On the other hand, Gibbs sampling is a stochastic algorithm that goes through each word in each document and tries to guess which topic basket the word belongs to. It makes this guess based on two things: how often the word appears in the document, and how often the word is associated with each topic basket across all documents
By repeatedly guessing the topic for each word, LDA gradually improves its understanding of the topics and their word baskets. It’s like sorting a big pile of words into different topic baskets, and then adjusting the baskets based on how well the words fit together. After a while, LDA settles on a set of topics and word baskets that best explain the patterns in the documents.

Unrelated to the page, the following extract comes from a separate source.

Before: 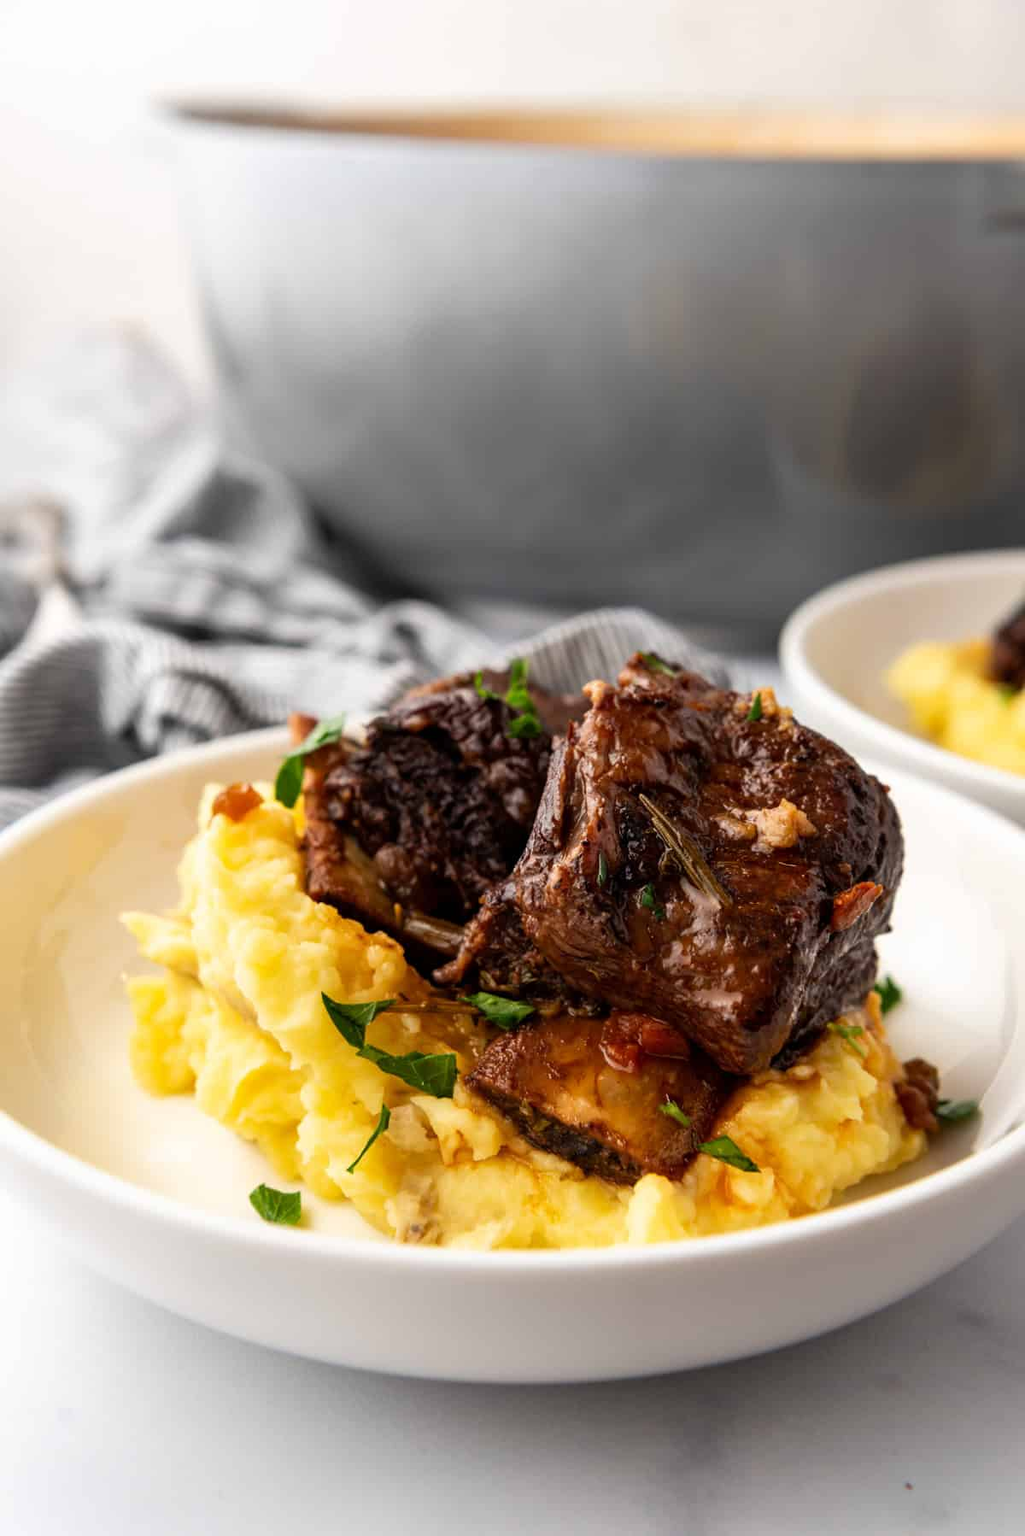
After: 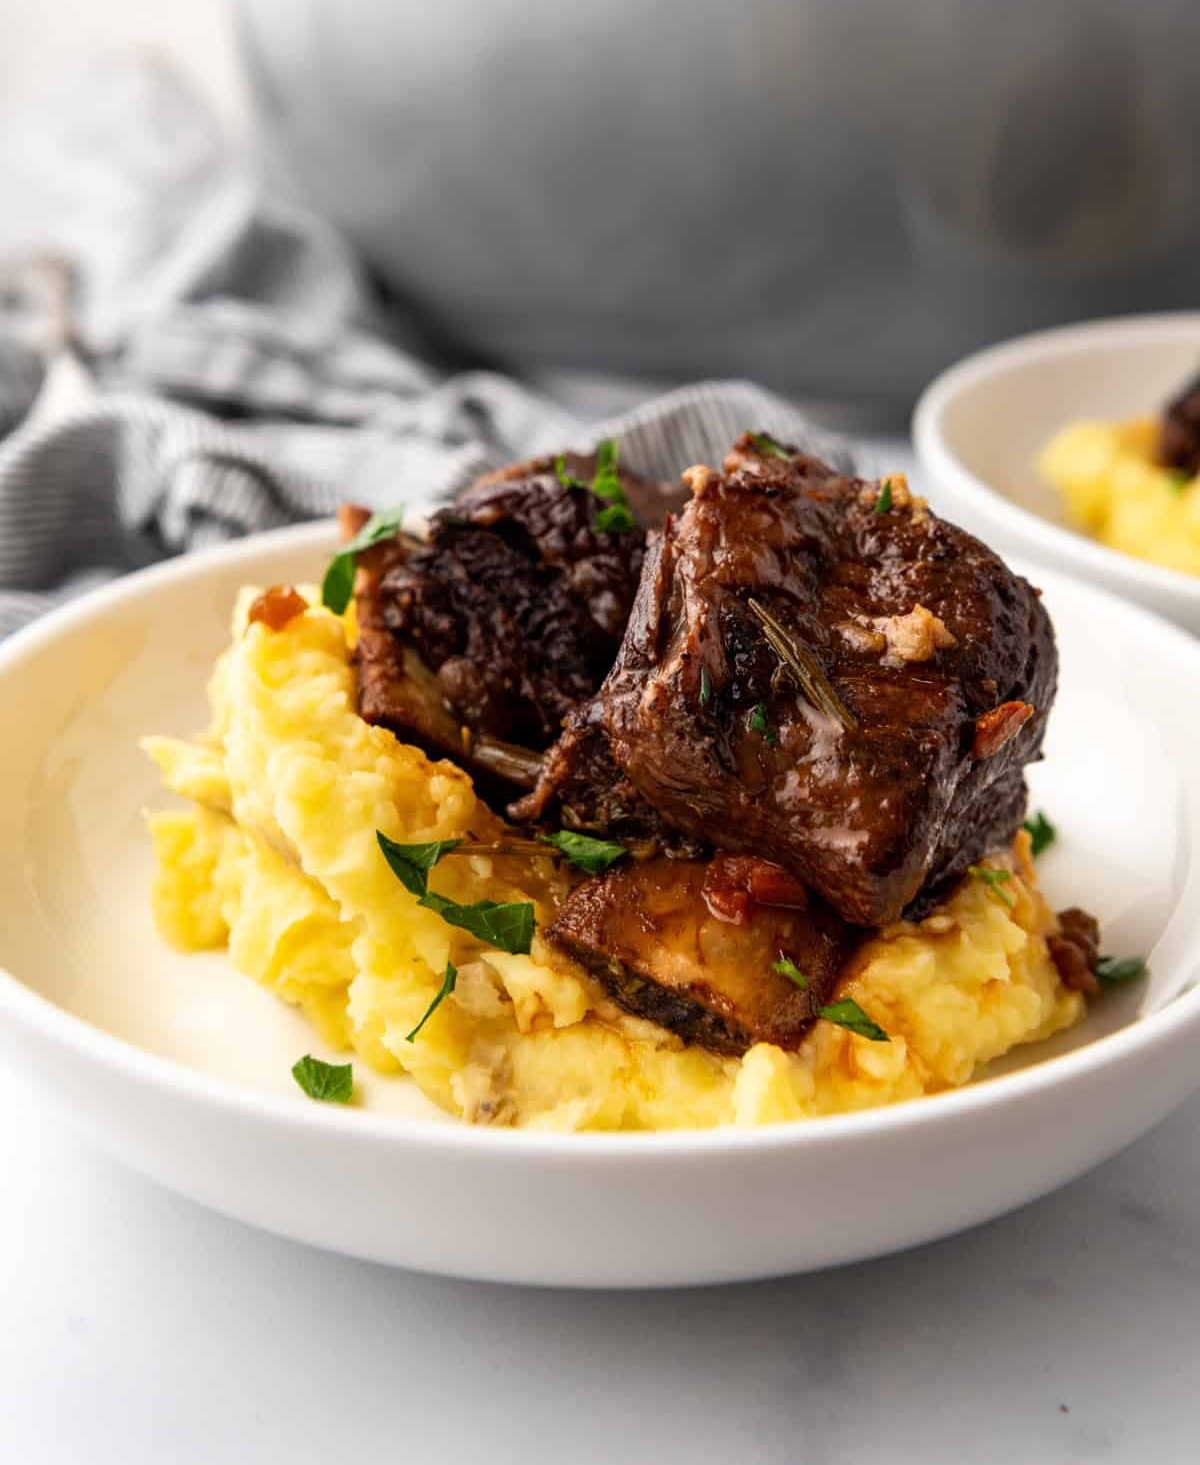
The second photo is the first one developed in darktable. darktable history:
crop and rotate: top 18.5%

VEM is generally faster than Gibbs sampling, especially for large datasets.Compared to VEM, Gibbs sampling can provide a more accurate estimate of the true distribution of topic assignments, as it doesn’t rely on a simplifying assumption. However, it can be computationally more expensive and may require a longer runtime, especially for large datasets.
You can find a mathematical illustration of LDA estimation in the vignette of topicmodels.